■ Written exercise 1 ■
In the records below, reproduce word for word the lines starting at the line that contains "scientific name: Leucopogon fasciculatus" and ending at the line that contains "genus: Phacelia".

■ Document extract ■

————————

Monday, September 30, 2013

In the land of wine and petrochemicals

This weekend I enjoyed the lovely weather by getting out of town to partake in the subtle beauty of New Jersey wine country. Some friends had been to a vineyard in eastern New Jersey and enjoyed their bounty. I had personally enjoyed a bottle of wine they brought for us to share from this vineyard a month before, but interestingly those grape were imported from Argentina, so I still had lingering doubts about New Jersey's own vintages. That's not true. Actually, I have a very unsophisticated palette when it comes to wine and mostly just pick bottles on the dual criteria of price and label art. At any rate, when these friends mentioned this vineyard was hosting a wine festival with live music and a bunch of nearby vineyards around for tasting, I was sold. 

Every time I go to New Jersey, I'm surprised by how for such a small state with such a sad reputation, that it really does have a lot to offer. On our camping trip, I learned that the south is full of peach orchards, and on this trip, I learned the east is full of vineyards. Well maybe not "full of" but I can vouch for there being at least five. Some were definitely better than others, but I did find one bottle of Syrah from a vineyard in Cape May that was worth buying despite costing twice as much as my normal price criteria (luckily not having a sophisticated palette allows me to set this number quite low...) and having minimal cover art. Made a nice addition to brunch with Sam's parents the next day.

————————

Stored entries
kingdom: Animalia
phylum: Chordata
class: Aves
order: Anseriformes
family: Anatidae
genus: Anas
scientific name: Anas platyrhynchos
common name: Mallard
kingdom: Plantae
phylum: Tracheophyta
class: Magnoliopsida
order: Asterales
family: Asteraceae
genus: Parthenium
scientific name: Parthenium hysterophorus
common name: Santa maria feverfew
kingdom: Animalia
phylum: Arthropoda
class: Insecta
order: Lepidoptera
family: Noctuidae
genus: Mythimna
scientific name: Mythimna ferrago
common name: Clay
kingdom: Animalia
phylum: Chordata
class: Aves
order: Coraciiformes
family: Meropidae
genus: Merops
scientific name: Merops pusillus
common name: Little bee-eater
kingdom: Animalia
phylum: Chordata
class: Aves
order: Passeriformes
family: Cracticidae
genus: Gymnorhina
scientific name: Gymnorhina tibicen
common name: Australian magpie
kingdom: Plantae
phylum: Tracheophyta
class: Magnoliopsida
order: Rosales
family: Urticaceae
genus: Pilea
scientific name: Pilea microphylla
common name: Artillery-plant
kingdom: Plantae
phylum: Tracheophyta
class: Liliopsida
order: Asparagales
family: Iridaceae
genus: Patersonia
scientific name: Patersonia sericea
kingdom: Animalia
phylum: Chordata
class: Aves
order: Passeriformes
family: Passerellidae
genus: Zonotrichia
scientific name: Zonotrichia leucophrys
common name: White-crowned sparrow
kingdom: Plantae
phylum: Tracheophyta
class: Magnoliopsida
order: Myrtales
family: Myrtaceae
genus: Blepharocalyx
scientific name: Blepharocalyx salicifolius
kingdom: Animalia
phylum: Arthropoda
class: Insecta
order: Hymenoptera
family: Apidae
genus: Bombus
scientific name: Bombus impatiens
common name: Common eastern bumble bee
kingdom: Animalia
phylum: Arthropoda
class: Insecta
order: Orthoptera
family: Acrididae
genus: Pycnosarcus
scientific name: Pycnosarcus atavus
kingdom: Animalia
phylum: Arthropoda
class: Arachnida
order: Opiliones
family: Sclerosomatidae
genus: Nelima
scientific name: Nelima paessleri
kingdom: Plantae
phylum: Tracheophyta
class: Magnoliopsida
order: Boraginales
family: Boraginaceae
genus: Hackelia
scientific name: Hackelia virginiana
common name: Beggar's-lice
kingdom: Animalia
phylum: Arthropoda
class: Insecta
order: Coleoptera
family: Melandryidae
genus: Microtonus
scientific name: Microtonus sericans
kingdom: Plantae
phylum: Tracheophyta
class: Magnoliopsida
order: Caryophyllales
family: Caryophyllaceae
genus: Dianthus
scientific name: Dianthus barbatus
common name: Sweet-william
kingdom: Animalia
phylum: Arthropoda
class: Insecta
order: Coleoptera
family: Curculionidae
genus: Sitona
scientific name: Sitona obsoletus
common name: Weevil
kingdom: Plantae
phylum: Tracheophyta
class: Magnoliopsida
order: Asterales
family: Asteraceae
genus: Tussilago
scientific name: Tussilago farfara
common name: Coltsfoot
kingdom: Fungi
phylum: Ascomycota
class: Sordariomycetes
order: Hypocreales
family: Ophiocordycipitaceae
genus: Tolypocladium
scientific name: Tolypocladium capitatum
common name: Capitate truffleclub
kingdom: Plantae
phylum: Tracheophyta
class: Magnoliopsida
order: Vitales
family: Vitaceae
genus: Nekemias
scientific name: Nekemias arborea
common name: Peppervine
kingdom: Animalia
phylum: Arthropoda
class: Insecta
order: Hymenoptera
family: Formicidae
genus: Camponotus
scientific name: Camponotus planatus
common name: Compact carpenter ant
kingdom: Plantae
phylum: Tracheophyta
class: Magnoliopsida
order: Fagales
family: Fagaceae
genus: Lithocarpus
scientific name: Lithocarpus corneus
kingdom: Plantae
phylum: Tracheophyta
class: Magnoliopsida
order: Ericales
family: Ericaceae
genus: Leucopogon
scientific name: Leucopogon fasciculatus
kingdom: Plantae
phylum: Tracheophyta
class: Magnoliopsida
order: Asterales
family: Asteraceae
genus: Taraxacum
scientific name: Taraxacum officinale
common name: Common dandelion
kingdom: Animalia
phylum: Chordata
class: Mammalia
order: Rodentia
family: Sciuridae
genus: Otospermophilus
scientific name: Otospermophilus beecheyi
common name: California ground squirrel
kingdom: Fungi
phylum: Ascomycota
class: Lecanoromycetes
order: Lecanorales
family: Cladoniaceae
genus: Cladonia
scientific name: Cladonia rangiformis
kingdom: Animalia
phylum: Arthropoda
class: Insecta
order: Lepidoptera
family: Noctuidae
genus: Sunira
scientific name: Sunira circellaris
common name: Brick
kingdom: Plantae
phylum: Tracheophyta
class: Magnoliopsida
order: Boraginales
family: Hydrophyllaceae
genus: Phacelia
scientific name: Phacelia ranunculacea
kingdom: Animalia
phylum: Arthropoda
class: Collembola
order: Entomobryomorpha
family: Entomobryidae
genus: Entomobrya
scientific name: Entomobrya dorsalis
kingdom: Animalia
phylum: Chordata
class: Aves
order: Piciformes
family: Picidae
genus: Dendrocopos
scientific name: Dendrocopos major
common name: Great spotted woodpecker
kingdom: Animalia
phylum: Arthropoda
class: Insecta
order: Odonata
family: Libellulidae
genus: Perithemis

————————

■ Written exercise 2 ■
Carry the blog post about visiting New Jersey wine country further, picking up after its last sentence.

■ Final result 1 ■
scientific name: Leucopogon fasciculatus
kingdom: Plantae
phylum: Tracheophyta
class: Magnoliopsida
order: Asterales
family: Asteraceae
genus: Taraxacum
scientific name: Taraxacum officinale
common name: Common dandelion
kingdom: Animalia
phylum: Chordata
class: Mammalia
order: Rodentia
family: Sciuridae
genus: Otospermophilus
scientific name: Otospermophilus beecheyi
common name: California ground squirrel
kingdom: Fungi
phylum: Ascomycota
class: Lecanoromycetes
order: Lecanorales
family: Cladoniaceae
genus: Cladonia
scientific name: Cladonia rangiformis
kingdom: Animalia
phylum: Arthropoda
class: Insecta
order: Lepidoptera
family: Noctuidae
genus: Sunira
scientific name: Sunira circellaris
common name: Brick
kingdom: Plantae
phylum: Tracheophyta
class: Magnoliopsida
order: Boraginales
family: Hydrophyllaceae
genus: Phacelia

■ Final result 2 ■
Sam sadly wasn't able to join me because his superior strength was called to help a friend move. But thanks to my camera phone, I was able to persevere in his absence with some photos of the day: 

A Saturday afternoon in New Jersey. 

My friend and I sampling some of New Jersey's finest. Actually, this vineyard was not the finest. We confused it with the much finer booth next to it and kept telling them we wanted to buy their Syrah which they insisted they didn't make. This was a few tastings in...

They offered $5 "carriage rides," but I wasn't fooled. Hay bales or not, I know a hay ride when I see one.

We walked (because I refuse to pay $5 to ride in a wagon) around the vineyard. Here's a view of the festival from a bit further away. 
All in all it was a lovely autumn jaunt. And if this gorgeous weather holds, I hope there are many more such day trips in the plans for this fall. 

Thursday, September 26, 2013

A night with Janis Joplin

A couple of nights ago a friend invited me to see A Night with Janis Joplin with her because she'd gotten the tickets free from another friend. Now I wouldn't exactly call myself a Janis Joplin fan. Not that I dislike her music, but that I could really only name two songs by her off the top of my head (millennials really are the worst, I suppose), so I hadn't ever bothered to form an opinion, unless apathy counts as an opinion. Nevertheless, I don't pass up a chance to see Broadway theater for free (or any theater for free really), and I hadn't seen this particular friend in a while, so of course I was in.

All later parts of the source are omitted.